Recognition of handwritten characters is one of the most interesting topics in pattern recognition domain. For some scripts such as English, there are standard datasets available and reviewed, such as MNIST, CEDAR, CENPARMI.
Although Farsi is a right to left script, its digits are written from left to right. Sample handwritten digits is shown in Persian, Arabic, Latin, Urdu.
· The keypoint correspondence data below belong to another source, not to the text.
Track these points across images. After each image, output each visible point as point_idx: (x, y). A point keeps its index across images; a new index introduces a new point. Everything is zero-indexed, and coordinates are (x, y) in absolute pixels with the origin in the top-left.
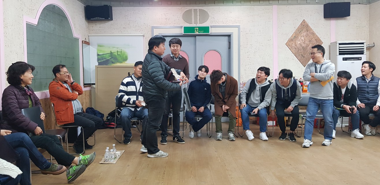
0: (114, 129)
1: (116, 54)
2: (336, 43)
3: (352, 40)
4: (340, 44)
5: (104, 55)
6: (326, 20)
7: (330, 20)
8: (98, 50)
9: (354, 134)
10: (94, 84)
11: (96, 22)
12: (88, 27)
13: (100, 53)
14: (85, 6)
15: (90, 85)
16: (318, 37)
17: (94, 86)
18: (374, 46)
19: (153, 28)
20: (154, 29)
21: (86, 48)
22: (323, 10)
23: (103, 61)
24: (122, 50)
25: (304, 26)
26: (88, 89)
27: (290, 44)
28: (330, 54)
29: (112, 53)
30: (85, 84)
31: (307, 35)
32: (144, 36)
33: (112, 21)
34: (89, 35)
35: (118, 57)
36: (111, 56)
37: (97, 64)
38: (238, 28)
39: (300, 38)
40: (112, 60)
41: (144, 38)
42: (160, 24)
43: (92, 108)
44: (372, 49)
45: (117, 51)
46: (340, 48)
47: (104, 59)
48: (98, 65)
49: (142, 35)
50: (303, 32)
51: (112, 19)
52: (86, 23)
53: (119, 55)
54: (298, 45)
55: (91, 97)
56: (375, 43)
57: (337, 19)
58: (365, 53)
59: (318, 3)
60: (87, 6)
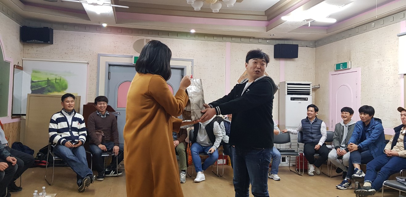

This large dataset of Persian handwritten digits is called Hoda. Binary images of 102,352 digits were extracted from about 12,000 registration forms of two types, filled by B.Sc. and senior high school students. These forms were scanned at 200 dpi with a high speed scanner. A method for finding variety of handwritten digits in a typical dataset is proposed. Based on this method, training and test subsets are provided to facilitate sharing of results among researchers as well as performance comparison Refrence to the dataset.
Here different apporach is examined to classify the images. I took both Hoda and MNIST dataset to study the case.
The MNIST, modified NIST, 5 dataset (LeCun et al.,1995) was extracted from the NIST datasets SD3 and SD7. Samples are normalized into 20 * 20 gray-scale images with aspect ratio reserved, and the normalized images are located in a 28 * 28 frame. The dataset is available from LeCun. Number of training and test samples are 60,000 and 10,000 respectively.